Is it Possible to Sue Hospital for Medical Malpractice?
Is it Possible to Sue Hospital for Medical Malpractice?

Is it Possible to Sue Hospital for Medical Malpractice?

In any state, medical malpractice law is one of the broadest laws. This law entitles one to file a lawsuit against the medical professional who performed below-standard medical care that caused severe injuries to the patient. If you or someone you know has been injured due to medical malpractice, you must go to personal injury lawyer VA Beach. In such cases, the attorney must prove that the doctor didn’t give the standard care that caused the injuries to the victim. 

Medical malpractice lawsuits are complicated and different from other laws. Moreover, in Virginia, the standard of care for various specialties and practices is different than other states. Winning the case requires testimony to establish the standard of care that the doctor should have given and how he failed to offer it.

Now, let’s understand who can be held liable for the injuries caused to a victim due to medical malpractice.

Under “respondeat superior,” which is a legal theory in a medical malpractice case, if a hospital employs the defendant or injury causing person, the hospital is held responsible for the damages to the victim. If the employee is not cautious or negligent while treating the patient or dealing with them, the hospital will have to bear the legal consequences if the patient gets injured. It’s important to note that not all cases of mishandling and mistakes fall under negligence.  

In any hospital, the nurses, support staff, and medical technicians are considered the employees. The patient can sue the hospital if they are injured due to the negligence of any of the employees.

If a registered nurse working in a hospital gives the wrong medicine or injection to a patient that leads to harm or serve damage, then the victim can sue the hospital. Although, if a doctor makes the same mistake, the victim can sue the hospital only if the doctor is an employee of the hospital.

Moreover, if the hospital employee who causes the accident is working under the supervision of the doctor, the doctor will be held accountable instead of the hospital.

To determine whether the employee who committed the malpractice is under the doctor, the following points are considered;

  • If the doctor was present or not
  • Whether or not the doctor was capable of preventing the misconduct or negligence

Let’s understand this with an example.

During surgery, if the attending nurse misses counting the exact number of surgical sponges, which leads to a surgeon leaving a sponge inside the patient, the surgeon will be liable.

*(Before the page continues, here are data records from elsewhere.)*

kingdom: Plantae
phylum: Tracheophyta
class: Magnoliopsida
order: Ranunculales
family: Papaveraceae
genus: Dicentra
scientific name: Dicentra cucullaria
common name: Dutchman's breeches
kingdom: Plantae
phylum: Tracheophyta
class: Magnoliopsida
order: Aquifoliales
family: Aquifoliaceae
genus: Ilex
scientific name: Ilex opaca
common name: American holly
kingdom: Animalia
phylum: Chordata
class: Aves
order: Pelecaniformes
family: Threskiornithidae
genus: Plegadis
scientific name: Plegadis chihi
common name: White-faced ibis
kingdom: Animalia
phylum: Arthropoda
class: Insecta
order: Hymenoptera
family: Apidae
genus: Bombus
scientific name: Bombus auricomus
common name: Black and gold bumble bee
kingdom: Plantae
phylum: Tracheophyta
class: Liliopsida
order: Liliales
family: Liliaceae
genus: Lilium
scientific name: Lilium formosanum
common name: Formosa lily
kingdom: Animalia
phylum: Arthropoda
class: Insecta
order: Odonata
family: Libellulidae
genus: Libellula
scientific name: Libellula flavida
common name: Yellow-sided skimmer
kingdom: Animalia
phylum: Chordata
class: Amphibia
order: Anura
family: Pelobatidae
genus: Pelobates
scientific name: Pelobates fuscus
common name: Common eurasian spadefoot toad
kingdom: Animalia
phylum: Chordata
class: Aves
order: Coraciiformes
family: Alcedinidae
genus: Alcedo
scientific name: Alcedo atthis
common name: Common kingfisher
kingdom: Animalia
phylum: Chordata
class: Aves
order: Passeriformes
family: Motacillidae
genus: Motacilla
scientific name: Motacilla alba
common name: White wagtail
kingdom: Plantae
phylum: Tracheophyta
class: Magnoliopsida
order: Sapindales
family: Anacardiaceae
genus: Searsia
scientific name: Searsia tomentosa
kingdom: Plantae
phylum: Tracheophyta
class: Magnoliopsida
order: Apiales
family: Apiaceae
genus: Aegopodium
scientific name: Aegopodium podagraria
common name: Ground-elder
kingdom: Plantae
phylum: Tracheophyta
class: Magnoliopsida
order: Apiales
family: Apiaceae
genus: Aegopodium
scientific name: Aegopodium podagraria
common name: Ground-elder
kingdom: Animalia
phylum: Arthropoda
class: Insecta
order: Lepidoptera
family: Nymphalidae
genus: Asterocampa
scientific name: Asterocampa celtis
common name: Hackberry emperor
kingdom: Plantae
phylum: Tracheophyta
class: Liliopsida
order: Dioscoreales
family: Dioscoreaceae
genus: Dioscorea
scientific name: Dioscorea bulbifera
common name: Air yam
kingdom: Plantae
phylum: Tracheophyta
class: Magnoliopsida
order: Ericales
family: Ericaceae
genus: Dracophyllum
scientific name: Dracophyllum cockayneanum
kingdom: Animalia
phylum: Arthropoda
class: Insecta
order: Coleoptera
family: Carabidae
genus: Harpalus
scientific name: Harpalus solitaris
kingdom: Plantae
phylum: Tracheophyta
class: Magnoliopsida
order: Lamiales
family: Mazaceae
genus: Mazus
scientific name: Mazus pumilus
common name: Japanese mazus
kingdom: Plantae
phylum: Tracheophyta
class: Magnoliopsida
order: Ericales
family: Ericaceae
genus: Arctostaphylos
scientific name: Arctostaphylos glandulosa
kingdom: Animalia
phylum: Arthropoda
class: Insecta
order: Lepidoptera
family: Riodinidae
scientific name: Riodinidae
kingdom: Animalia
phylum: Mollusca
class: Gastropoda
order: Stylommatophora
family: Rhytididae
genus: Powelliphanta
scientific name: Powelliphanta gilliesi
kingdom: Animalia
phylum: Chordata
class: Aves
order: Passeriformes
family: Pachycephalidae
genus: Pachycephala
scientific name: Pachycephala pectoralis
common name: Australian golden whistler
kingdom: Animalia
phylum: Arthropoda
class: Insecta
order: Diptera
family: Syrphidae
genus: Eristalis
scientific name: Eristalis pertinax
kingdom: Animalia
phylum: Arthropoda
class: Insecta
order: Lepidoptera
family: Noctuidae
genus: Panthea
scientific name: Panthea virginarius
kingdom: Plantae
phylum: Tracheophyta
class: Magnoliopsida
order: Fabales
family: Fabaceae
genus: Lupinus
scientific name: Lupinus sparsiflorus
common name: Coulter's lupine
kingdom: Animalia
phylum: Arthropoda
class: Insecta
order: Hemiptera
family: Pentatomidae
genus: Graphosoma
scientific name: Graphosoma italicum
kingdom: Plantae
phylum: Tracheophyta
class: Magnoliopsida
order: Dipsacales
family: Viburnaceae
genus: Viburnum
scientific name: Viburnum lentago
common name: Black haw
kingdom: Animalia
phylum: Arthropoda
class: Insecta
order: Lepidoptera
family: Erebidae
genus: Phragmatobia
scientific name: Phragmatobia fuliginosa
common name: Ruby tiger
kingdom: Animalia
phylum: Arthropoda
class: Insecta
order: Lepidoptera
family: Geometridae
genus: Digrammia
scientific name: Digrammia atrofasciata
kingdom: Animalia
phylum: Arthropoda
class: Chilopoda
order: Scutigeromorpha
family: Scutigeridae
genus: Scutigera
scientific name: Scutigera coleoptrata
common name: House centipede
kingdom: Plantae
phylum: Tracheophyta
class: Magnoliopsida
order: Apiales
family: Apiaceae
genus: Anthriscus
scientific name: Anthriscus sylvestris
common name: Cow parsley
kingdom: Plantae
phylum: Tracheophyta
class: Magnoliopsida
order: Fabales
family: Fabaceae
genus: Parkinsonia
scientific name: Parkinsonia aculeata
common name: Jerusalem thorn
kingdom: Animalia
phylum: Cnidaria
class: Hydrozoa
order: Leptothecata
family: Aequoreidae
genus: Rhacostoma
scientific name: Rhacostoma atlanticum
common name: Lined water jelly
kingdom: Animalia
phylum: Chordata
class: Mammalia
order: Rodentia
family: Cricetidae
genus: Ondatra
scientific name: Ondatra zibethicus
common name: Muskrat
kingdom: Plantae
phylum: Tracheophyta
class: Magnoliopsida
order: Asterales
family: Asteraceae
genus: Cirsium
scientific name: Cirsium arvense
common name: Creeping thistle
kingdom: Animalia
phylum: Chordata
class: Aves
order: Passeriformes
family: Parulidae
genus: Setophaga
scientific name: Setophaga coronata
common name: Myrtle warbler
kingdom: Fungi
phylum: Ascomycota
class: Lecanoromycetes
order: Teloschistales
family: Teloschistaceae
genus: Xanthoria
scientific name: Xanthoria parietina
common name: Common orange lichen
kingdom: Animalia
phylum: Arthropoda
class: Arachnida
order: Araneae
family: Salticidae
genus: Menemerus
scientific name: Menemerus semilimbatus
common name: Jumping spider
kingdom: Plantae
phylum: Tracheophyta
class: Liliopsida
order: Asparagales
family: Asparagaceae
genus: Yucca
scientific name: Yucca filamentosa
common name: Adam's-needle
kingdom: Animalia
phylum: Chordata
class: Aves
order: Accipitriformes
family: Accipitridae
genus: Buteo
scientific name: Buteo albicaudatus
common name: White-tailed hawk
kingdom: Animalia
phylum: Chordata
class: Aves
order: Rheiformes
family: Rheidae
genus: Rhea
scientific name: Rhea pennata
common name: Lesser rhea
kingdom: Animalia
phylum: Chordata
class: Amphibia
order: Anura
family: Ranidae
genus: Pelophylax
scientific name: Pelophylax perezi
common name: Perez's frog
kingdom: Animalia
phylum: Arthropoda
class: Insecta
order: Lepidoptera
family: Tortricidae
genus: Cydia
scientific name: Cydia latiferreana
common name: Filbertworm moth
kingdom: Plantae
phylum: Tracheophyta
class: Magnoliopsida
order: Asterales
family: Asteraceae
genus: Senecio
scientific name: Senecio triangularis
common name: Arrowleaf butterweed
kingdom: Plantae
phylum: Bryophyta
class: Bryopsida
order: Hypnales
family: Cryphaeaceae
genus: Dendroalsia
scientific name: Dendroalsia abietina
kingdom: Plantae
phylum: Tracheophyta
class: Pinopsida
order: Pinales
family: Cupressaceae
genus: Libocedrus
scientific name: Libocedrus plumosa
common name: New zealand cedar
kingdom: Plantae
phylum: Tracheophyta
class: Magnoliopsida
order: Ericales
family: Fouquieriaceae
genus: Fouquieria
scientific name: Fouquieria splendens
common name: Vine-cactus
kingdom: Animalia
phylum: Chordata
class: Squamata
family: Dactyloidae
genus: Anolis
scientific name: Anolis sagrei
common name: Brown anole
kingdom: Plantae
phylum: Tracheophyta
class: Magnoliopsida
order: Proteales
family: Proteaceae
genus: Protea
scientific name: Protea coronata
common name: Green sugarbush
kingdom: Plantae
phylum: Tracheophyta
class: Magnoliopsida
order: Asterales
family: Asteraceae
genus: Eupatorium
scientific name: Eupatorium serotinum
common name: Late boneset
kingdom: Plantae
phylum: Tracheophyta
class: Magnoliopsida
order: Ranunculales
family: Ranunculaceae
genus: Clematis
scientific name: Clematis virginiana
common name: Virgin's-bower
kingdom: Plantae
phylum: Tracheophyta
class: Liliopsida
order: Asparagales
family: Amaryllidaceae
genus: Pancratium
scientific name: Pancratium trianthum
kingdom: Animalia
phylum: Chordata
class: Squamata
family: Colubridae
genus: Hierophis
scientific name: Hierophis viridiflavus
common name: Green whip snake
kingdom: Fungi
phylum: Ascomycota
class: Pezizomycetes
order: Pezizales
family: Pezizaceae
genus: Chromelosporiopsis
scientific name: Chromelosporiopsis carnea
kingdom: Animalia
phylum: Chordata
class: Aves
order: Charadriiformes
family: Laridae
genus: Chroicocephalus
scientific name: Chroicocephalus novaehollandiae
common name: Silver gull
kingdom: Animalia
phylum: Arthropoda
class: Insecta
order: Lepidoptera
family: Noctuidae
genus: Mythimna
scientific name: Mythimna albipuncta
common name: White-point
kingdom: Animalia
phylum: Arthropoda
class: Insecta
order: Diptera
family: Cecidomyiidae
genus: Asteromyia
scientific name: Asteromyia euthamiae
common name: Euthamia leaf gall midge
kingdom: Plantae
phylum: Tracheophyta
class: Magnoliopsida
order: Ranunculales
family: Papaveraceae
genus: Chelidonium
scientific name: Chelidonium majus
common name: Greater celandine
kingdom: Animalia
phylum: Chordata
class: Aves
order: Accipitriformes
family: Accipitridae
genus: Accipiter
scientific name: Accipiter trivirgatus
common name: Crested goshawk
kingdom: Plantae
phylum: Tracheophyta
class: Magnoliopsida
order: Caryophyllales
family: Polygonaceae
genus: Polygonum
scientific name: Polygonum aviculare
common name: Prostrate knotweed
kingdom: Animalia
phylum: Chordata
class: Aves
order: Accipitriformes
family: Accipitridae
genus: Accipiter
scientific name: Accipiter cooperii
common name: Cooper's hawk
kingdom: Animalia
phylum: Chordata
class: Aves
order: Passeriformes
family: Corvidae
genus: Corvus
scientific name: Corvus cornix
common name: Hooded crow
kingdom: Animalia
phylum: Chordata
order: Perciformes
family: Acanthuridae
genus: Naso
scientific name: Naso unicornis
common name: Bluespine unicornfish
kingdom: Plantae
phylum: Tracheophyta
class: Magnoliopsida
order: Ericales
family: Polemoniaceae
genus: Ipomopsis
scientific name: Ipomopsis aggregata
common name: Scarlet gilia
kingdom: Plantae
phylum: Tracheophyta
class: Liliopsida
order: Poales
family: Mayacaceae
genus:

Now let’s see how to determine whether the doctor is an employee of the hospital or not.

In most cases of medical malpractice, personal injury law firm Virginia Beach focuses on determining whether to hold the hospital accountable for the negligence of the doctor. 

To figure this out, it’s essential to consider if the doctor is an independent contractor or an employee of the hospital. If the non-employee doctor causes the negligence, the patient can’t sue the hospital.

 The doctor is considered an employee if,

  • The hospital controls his working hours
  • He is paid for his services as per the charges set by the hospital.